Un hombre y una mujer llegan a un café-hotel cerca de la frontera belga. Los clientes reconocen al hombre por la descripción policial. Su nombre es Amedee Lange (René Lefèvre) y asesinó a Batala (Jules Berry) en París. Su amiga Valentine Carcès (Florelle) cuenta a la concurrencia como sucedió todo para que obren en consecuencia y decidan si lo denuncian o no: Lange trabajaba en la pequeña imprenta de Batala. Batala era un verdadero bastardo, estafaba a todo el mundo y era un casanova que engañaba a las mujeres. Un día, huyó para evitar enfrentarse a sus acreedores, y los trabajadores crearon una cooperativa para seguir trabajando y gracias a las novelas del oeste escritas por Lange, consiguen que el negocio tenga éxito.
El film desarrolla una idea (quizá fuera incluso un esbozo de guion), del pintor, decorador, actor y director catalán Joan Castanyer. Este hombre no era simplemente unos de esos corifeos que pululan alrededor de las grandes figuras de la cultura en general y del cine en particular, al contrario tenía cierta influencia sobre Renoir y según Ángel Quintana, resulta fundamental en el desarrollo de la conciencia política del maestro francés. Castanyer también realizó los decorados de la película.
Joan Castanyer fue, durante la Guerra Civil, director de Laya Films, la sección cinematográfica del Comissariat de Propaganda de la Generalitat. En palabras del montador Ramon Biadiu, que trabajó con él en Laya Films, Castanyer era, por encima de todo, un catalán de una sola pieza y tan auténtico como unas espardenyes de Blanes, de donde era hijo.
Envuelto en cierto halo de misterio, este personaje, desconocido, cuando no ignorado, tanto por el cine español como por el francés, regentó en París el pequeño restaurante Le Catalan, situado enfrente del taller de Picasso, en el que compartieron mesa y mantel algunos de los más granados nombres de la intelectualidad de la época (Cocteau, Simone de Beauvoir, Sartre o Buñuel, entre otros), además de mantener una estrecha relación con Picasso y Dalí.

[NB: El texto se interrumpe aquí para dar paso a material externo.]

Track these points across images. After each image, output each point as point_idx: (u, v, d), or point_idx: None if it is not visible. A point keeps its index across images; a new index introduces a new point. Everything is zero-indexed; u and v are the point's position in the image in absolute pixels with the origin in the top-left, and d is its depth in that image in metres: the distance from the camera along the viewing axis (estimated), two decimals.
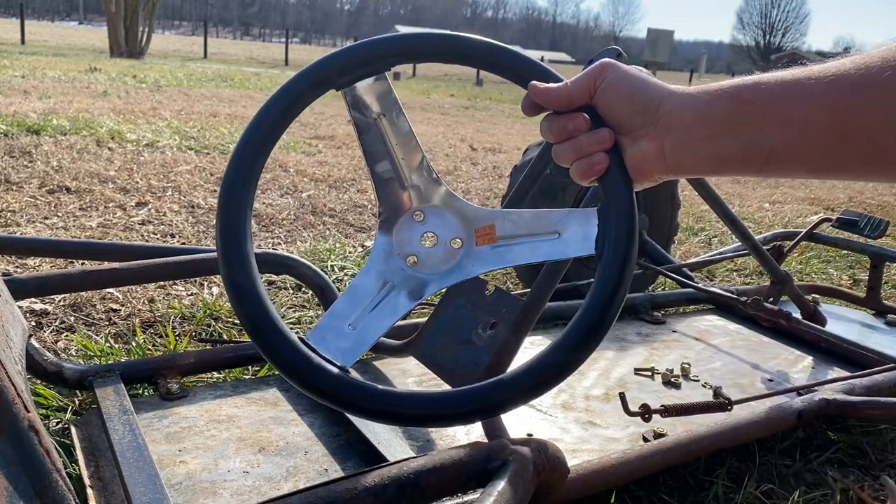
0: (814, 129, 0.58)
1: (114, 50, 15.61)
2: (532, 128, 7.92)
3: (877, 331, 1.93)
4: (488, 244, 0.77)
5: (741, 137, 0.61)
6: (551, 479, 0.87)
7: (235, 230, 0.74)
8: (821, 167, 0.60)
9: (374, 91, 0.77)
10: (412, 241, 0.79)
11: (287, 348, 0.71)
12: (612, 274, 0.71)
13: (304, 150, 4.62)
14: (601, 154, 0.68)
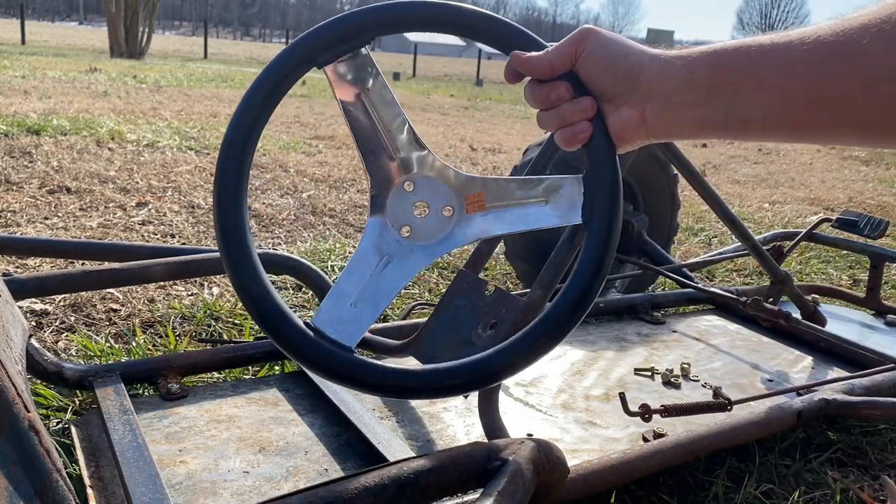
0: (790, 96, 0.58)
1: (114, 50, 15.61)
2: (532, 128, 7.92)
3: (876, 331, 1.93)
4: (478, 212, 0.78)
5: (720, 104, 0.62)
6: (551, 479, 0.87)
7: (235, 226, 0.75)
8: (799, 133, 0.61)
9: (355, 66, 0.77)
10: (404, 212, 0.80)
11: (296, 334, 0.73)
12: (598, 242, 0.71)
13: (304, 151, 4.62)
14: (584, 122, 0.69)
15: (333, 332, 0.75)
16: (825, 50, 0.56)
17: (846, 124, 0.57)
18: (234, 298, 1.90)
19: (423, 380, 0.77)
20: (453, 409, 1.26)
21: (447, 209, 0.79)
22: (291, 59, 0.77)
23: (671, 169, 2.05)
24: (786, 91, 0.58)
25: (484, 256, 1.31)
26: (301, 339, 0.73)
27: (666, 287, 2.27)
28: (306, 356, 0.73)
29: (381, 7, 0.76)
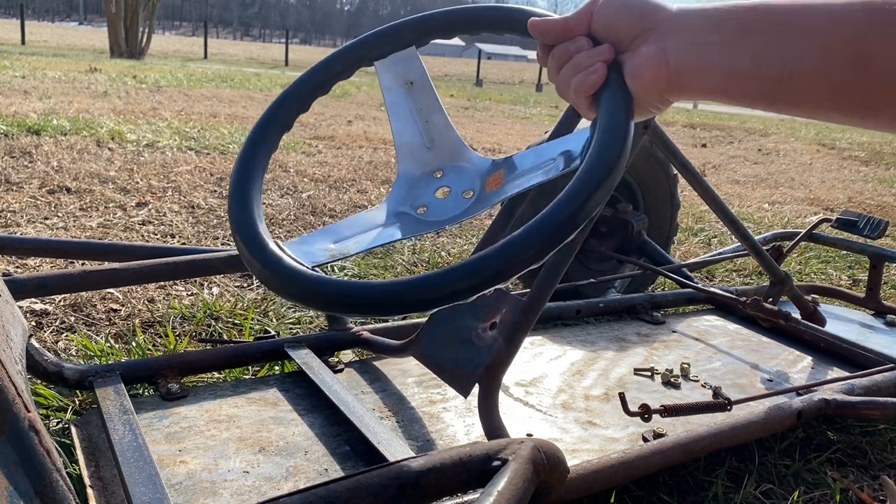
0: (833, 47, 0.52)
1: (114, 50, 15.61)
2: (532, 128, 7.92)
3: (876, 331, 1.93)
4: (495, 188, 0.79)
5: (755, 46, 0.56)
6: (551, 479, 0.87)
7: (248, 180, 0.78)
8: (836, 94, 0.54)
9: (402, 61, 0.84)
10: (426, 194, 0.82)
11: (258, 247, 0.72)
12: (591, 174, 0.63)
13: (304, 151, 4.62)
14: (599, 64, 0.66)
15: (299, 252, 0.74)
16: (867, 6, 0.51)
17: (889, 91, 0.52)
18: (234, 298, 1.90)
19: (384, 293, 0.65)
20: (453, 409, 1.26)
21: (468, 192, 0.81)
22: (347, 56, 0.84)
23: (671, 169, 2.05)
24: (829, 40, 0.52)
25: None
26: (263, 257, 0.71)
27: (666, 287, 2.27)
28: (262, 270, 0.70)
29: (429, 17, 0.83)
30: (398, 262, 2.35)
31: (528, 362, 1.50)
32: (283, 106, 0.84)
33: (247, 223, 0.74)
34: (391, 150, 5.07)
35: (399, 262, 2.36)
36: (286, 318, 1.80)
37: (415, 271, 2.29)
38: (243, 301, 1.88)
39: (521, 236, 0.61)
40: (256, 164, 0.80)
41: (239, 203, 0.76)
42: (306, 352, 1.34)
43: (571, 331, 1.73)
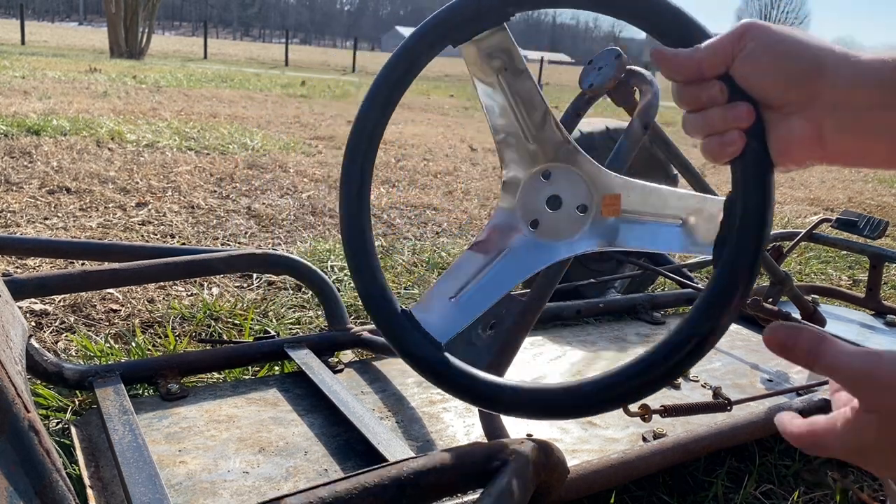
0: None
1: (114, 50, 15.61)
2: None
3: (876, 331, 1.93)
4: (612, 216, 0.73)
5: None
6: (551, 479, 0.87)
7: (358, 218, 0.77)
8: None
9: (493, 44, 0.72)
10: (536, 203, 0.76)
11: (392, 319, 0.74)
12: (725, 282, 0.61)
13: (304, 151, 4.62)
14: (735, 133, 0.56)
15: (429, 322, 0.74)
16: None
17: None
18: (233, 298, 1.90)
19: (527, 396, 0.70)
20: (453, 409, 1.26)
21: (581, 207, 0.75)
22: (425, 38, 0.73)
23: (671, 169, 2.05)
24: None
25: None
26: (397, 327, 0.74)
27: (666, 287, 2.27)
28: (400, 346, 0.74)
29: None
30: (398, 263, 2.36)
31: (529, 363, 1.50)
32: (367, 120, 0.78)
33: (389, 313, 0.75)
34: (391, 150, 5.07)
35: (399, 262, 2.36)
36: (286, 319, 1.80)
37: (415, 271, 2.29)
38: (243, 301, 1.88)
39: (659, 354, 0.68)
40: (366, 221, 0.77)
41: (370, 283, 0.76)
42: (306, 352, 1.34)
43: (571, 331, 1.72)
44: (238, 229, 2.64)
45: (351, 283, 2.11)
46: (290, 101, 8.18)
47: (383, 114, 0.78)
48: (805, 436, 0.56)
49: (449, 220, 3.12)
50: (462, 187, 3.96)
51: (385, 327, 0.75)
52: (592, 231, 0.74)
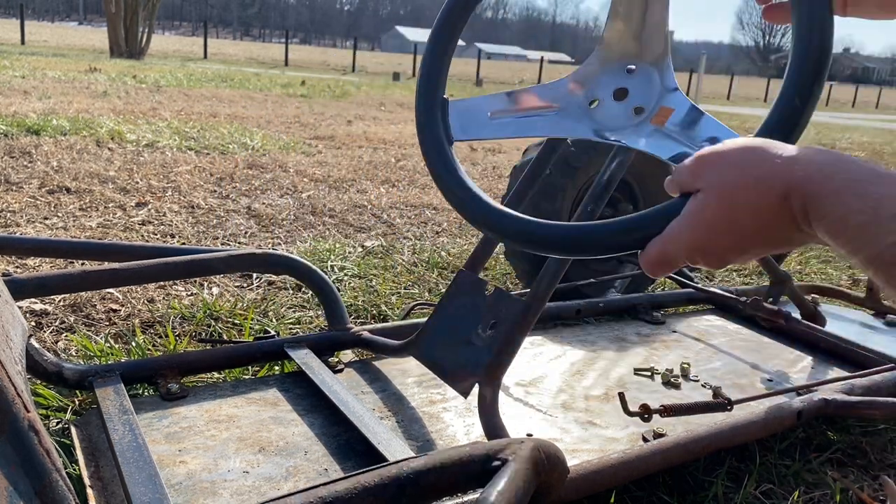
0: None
1: (114, 50, 15.61)
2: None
3: (876, 331, 1.93)
4: (657, 125, 0.77)
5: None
6: (551, 479, 0.87)
7: (431, 110, 0.85)
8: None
9: None
10: (607, 85, 0.82)
11: (432, 104, 0.84)
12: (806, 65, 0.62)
13: (303, 151, 4.62)
14: None
15: (458, 116, 0.85)
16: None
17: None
18: (233, 298, 1.90)
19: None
20: (453, 409, 1.26)
21: (639, 108, 0.80)
22: None
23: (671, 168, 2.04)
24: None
25: (484, 256, 1.31)
26: (432, 115, 0.85)
27: (665, 287, 2.27)
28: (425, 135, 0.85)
29: None
30: (398, 263, 2.36)
31: (528, 362, 1.50)
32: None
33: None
34: (391, 150, 5.07)
35: (399, 263, 2.36)
36: (286, 319, 1.80)
37: (415, 271, 2.29)
38: (243, 301, 1.88)
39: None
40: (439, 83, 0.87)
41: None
42: (306, 352, 1.34)
43: (571, 331, 1.73)
44: (238, 229, 2.64)
45: (350, 282, 2.11)
46: (290, 101, 8.18)
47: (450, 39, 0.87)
48: (654, 253, 0.59)
49: (449, 220, 3.12)
50: None
51: (421, 109, 0.85)
52: (634, 131, 0.79)
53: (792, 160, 0.51)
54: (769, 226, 0.52)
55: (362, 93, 10.81)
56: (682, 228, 0.56)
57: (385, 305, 1.94)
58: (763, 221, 0.51)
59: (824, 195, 0.48)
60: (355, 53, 23.52)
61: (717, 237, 0.54)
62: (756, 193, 0.51)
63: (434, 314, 1.24)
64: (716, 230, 0.54)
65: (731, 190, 0.53)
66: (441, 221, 3.08)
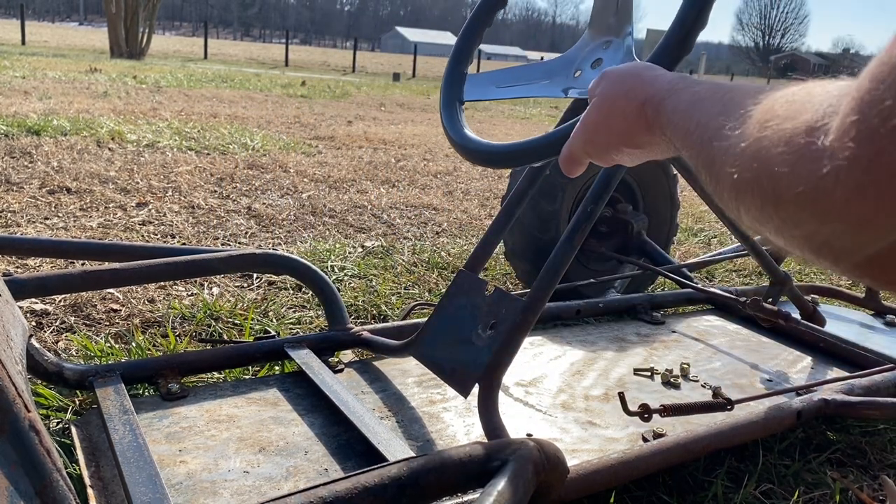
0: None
1: (114, 51, 15.61)
2: (532, 128, 7.92)
3: (876, 331, 1.93)
4: None
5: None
6: (551, 478, 0.87)
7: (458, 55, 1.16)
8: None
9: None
10: (588, 60, 1.01)
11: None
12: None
13: (304, 151, 4.62)
14: None
15: (469, 82, 1.14)
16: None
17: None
18: (234, 298, 1.90)
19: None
20: (453, 409, 1.26)
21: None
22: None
23: (671, 169, 2.05)
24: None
25: (484, 256, 1.32)
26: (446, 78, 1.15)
27: (665, 287, 2.27)
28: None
29: None
30: (398, 263, 2.36)
31: (528, 362, 1.50)
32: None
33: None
34: (391, 151, 5.07)
35: (399, 263, 2.36)
36: (286, 319, 1.80)
37: (415, 271, 2.29)
38: (243, 301, 1.88)
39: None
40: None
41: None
42: (306, 352, 1.34)
43: (571, 331, 1.73)
44: (238, 229, 2.64)
45: (351, 282, 2.11)
46: (291, 102, 8.18)
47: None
48: (562, 153, 0.72)
49: (449, 220, 3.12)
50: (462, 187, 3.96)
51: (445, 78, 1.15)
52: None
53: (654, 78, 0.62)
54: (631, 129, 0.63)
55: (362, 93, 10.82)
56: (577, 130, 0.69)
57: (385, 305, 1.94)
58: (627, 125, 0.63)
59: (668, 107, 0.58)
60: (355, 54, 23.53)
61: (597, 136, 0.67)
62: (624, 101, 0.63)
63: (434, 314, 1.25)
64: (596, 130, 0.67)
65: (610, 98, 0.65)
66: (441, 222, 3.09)
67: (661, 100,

Renoir tiene la habilidad de convertir una película con un mensaje clarísimamente militante, con un asesinato de por medio, en una especie de comedia. El capitalista no es un ser que se conduzca como un monstruo despiadado (que en el fondo lo es), sino un sinvergüenza que pasa por la vida aprovechándose de quien cae en sus manos, pero con una apariencia de tipo simpático, como un charlatán de feria que a base de su verso prolijo y florido envuelve a sus víctimas en sus manejos, sin que estas se den cuenta hasta que ya es demasiado tarde. Un don Juan con las jovencitas, abusa de su posición con los asalariados que trabajan para él. Ellos tampoco son los típicos trabajadores manuales, al fin y al cabo trabajan en una imprenta, aunque es cierto que el sector de la tipografía siempre estuvo muy concienciado en la lucha de clases.
Queda reflejado también el triste papel de la mujer, una situación con la que ha lidiado hasta hace apenas una generación, pues hace cincuenta años penas comenzaba (y subrayo lo de comenzaba) a quitarse de encima, no solo a estos jefes y jefecillos aprovechados, sino a los propios compañeros de trabajo que se movían alrededor de ellas como fieras en celo permanente.
El film consigue presentarnos la muerte de Batala como un ajusticiamiento y no un simple asesinato y hasta en la secuencia en que lo vemos, hay un toque humorístico. Así lo ven los clientes y el propio tabernero de la fonda donde Valentine narra la historia, un público que no deja de ser un alter ego de los propios espectadores que vemos la película: El oprimido, el estafado, el plebeyo, ha hecho justicia.